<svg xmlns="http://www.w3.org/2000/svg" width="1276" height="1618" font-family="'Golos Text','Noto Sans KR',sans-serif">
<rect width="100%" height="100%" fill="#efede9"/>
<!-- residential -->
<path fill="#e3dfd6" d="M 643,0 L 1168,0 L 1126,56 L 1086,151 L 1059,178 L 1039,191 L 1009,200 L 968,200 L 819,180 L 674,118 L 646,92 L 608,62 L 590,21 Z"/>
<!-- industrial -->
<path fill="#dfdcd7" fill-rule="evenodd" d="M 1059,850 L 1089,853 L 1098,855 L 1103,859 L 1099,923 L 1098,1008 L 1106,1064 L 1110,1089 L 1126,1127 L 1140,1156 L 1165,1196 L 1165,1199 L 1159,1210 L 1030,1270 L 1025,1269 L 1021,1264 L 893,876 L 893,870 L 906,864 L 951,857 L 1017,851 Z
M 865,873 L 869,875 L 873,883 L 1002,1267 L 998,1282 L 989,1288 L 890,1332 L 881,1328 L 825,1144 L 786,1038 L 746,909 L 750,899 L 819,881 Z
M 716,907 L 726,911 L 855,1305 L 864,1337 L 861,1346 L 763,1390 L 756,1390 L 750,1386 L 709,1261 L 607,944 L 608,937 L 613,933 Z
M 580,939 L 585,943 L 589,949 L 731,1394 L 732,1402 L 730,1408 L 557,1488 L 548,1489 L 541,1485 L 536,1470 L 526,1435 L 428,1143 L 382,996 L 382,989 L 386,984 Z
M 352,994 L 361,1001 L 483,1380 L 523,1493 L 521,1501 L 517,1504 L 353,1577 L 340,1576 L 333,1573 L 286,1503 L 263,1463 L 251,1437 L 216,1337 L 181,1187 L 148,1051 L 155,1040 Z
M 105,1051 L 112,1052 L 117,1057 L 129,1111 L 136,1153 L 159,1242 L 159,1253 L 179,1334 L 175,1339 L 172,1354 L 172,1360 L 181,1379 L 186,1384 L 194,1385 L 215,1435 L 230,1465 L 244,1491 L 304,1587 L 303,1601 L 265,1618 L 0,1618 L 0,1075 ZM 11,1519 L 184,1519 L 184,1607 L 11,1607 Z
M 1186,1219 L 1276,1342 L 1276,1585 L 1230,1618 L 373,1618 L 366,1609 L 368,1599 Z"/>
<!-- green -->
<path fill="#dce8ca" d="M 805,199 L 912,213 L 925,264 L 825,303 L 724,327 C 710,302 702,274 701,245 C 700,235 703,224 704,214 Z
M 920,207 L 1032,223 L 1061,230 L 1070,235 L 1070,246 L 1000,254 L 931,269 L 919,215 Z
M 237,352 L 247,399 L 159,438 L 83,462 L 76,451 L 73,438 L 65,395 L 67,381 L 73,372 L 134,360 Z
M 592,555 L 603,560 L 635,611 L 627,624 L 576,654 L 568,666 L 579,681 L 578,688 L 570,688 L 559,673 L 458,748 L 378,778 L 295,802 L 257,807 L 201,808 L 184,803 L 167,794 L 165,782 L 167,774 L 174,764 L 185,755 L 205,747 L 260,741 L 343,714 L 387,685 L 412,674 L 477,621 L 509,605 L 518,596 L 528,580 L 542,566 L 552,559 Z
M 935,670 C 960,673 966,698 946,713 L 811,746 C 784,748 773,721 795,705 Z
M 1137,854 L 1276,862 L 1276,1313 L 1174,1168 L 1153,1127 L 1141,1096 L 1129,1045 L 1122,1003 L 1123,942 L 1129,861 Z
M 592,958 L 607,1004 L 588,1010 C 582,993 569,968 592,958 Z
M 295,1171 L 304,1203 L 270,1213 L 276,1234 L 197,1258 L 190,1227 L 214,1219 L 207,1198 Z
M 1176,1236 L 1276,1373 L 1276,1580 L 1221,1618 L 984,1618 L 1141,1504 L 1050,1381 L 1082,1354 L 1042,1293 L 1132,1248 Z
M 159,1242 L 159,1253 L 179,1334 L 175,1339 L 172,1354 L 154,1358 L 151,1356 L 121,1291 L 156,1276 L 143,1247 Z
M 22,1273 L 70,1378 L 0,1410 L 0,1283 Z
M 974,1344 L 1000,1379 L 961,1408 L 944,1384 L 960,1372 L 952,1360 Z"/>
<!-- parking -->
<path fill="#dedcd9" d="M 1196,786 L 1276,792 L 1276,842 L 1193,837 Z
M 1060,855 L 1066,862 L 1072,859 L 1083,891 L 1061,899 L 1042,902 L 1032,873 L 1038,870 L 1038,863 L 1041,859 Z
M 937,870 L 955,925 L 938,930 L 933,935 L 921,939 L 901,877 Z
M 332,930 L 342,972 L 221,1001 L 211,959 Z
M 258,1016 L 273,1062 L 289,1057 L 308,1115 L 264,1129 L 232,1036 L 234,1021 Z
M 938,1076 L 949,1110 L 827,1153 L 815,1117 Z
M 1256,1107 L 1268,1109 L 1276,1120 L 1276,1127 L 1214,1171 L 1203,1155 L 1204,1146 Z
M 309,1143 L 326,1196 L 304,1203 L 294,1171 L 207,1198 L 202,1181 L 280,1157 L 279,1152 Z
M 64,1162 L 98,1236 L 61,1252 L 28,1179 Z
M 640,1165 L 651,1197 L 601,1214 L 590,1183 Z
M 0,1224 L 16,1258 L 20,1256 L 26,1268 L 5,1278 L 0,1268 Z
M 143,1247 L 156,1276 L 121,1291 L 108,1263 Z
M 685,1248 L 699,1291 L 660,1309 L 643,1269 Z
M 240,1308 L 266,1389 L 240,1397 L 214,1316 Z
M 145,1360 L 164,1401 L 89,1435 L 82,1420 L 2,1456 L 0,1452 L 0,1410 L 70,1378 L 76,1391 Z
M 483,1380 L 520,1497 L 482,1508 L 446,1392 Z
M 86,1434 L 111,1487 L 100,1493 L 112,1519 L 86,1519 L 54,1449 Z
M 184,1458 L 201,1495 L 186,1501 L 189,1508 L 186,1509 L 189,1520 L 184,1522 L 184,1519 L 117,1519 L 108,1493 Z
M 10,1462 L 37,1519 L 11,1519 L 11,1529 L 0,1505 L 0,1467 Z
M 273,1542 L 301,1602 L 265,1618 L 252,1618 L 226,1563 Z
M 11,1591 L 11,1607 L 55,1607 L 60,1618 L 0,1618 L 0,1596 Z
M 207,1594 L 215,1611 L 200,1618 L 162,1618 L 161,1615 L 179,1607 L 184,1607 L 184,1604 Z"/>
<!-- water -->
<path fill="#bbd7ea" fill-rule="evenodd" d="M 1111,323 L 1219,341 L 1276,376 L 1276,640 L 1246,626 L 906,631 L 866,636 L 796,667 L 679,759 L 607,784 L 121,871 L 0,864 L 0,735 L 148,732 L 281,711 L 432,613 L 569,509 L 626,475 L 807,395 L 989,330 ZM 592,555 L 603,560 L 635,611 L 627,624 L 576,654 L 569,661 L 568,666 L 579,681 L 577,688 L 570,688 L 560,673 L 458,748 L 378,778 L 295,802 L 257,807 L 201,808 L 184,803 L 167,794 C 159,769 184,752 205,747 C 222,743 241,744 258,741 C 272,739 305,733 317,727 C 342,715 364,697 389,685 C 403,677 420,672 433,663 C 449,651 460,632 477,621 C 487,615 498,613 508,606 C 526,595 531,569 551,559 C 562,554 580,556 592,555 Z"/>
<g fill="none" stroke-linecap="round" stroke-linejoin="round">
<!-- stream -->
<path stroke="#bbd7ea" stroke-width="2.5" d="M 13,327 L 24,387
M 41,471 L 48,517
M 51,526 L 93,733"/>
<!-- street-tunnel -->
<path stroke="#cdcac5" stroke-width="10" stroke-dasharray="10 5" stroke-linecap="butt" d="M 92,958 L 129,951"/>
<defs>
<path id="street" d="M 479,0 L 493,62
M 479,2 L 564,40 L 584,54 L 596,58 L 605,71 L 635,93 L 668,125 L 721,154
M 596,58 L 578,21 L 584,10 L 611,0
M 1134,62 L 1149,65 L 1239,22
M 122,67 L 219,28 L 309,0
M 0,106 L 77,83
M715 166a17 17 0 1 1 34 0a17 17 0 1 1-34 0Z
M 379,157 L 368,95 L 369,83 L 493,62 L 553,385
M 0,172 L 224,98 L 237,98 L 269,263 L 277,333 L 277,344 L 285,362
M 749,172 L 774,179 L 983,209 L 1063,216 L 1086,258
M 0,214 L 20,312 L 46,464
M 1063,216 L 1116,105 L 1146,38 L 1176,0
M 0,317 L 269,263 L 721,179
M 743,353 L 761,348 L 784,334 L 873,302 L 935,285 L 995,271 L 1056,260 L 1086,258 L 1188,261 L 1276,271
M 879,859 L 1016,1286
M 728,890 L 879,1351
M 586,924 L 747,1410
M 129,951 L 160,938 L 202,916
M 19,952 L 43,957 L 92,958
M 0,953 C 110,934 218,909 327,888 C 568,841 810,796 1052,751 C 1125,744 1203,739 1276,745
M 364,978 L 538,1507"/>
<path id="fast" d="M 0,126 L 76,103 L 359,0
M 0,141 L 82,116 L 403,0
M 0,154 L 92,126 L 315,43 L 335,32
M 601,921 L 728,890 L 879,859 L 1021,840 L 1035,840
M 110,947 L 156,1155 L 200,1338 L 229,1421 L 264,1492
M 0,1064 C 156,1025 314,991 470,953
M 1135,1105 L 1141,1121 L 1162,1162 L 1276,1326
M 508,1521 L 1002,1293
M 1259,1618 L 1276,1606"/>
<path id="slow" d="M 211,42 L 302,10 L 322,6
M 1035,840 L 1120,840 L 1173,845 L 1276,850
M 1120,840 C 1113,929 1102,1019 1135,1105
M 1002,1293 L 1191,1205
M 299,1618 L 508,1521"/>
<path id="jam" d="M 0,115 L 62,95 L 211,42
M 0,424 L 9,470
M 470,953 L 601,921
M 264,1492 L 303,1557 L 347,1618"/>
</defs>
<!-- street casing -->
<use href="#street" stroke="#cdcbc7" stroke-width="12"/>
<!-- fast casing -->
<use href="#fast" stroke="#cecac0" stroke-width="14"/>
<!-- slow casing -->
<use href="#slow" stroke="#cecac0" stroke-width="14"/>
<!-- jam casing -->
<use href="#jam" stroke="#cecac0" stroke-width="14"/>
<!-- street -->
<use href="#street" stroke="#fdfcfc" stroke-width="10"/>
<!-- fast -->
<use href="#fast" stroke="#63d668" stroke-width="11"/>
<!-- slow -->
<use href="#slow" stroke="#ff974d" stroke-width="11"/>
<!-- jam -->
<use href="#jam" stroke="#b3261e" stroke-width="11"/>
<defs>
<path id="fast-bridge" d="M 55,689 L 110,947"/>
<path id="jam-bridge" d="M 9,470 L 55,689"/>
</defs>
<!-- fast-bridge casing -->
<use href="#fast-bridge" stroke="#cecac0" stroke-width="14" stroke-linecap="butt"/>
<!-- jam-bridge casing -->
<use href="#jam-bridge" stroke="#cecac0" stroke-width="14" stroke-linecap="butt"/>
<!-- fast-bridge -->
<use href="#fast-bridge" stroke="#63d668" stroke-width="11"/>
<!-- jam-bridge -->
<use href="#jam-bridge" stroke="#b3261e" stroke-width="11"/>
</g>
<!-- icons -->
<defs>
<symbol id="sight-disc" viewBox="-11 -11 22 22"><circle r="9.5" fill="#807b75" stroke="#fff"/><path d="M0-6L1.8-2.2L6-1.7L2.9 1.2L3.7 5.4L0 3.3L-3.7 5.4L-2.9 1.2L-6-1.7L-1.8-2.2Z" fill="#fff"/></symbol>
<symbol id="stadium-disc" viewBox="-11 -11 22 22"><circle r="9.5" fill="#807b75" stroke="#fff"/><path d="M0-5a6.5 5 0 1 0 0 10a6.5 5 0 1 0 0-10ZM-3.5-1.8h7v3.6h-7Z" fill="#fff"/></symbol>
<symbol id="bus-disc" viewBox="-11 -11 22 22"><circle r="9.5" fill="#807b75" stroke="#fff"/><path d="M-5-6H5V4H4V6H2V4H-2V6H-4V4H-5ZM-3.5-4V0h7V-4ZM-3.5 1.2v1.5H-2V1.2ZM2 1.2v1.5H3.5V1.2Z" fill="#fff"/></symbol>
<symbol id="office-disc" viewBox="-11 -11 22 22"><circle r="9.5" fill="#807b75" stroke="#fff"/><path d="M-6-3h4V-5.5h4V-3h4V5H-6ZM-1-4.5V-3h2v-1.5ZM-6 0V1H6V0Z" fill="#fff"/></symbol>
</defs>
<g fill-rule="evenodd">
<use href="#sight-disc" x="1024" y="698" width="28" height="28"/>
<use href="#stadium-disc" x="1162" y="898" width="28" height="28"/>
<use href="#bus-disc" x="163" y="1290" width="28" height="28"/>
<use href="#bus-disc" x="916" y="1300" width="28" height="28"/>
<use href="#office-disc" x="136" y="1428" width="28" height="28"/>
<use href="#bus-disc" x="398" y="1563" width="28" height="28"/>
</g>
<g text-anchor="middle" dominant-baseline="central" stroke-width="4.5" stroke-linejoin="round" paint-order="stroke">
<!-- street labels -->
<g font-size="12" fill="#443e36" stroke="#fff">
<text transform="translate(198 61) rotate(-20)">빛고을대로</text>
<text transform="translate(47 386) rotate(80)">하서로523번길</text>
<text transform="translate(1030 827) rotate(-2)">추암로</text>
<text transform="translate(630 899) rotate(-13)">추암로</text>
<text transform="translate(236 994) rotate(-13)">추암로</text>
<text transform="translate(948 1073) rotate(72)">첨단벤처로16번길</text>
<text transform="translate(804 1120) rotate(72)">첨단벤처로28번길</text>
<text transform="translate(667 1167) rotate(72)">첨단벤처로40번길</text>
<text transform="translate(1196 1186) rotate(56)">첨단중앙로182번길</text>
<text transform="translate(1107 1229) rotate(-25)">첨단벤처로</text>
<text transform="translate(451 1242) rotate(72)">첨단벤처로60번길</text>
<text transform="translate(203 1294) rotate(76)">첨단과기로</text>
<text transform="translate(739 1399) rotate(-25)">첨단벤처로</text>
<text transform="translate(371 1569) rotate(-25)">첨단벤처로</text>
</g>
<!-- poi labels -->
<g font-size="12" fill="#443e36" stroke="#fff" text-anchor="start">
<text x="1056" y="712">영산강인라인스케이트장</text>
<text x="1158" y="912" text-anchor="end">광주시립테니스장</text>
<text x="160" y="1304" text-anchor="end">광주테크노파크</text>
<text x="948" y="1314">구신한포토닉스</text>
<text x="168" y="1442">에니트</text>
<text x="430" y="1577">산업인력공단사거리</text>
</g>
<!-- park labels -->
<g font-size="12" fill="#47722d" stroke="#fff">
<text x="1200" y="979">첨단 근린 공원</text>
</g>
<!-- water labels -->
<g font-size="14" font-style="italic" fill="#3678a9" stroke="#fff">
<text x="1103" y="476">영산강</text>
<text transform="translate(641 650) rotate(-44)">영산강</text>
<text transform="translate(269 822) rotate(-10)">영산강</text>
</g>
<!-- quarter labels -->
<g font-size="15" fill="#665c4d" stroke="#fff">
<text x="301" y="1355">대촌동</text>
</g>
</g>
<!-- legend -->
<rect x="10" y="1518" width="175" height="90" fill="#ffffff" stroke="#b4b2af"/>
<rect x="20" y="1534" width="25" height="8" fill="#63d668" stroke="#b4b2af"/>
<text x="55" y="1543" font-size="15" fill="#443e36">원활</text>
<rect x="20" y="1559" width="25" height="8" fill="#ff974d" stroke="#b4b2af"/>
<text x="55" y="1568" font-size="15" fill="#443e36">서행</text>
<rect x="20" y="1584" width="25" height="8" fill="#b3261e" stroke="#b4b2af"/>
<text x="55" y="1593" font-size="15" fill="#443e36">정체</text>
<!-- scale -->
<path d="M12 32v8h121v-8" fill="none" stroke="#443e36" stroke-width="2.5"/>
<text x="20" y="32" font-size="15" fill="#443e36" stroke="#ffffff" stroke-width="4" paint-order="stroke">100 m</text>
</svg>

### WORK TO COMPLETE
Could you give the number of lines in the entries that contain the string "none"? Only the number, please.

### SOLUTION FOR THIS TASK
2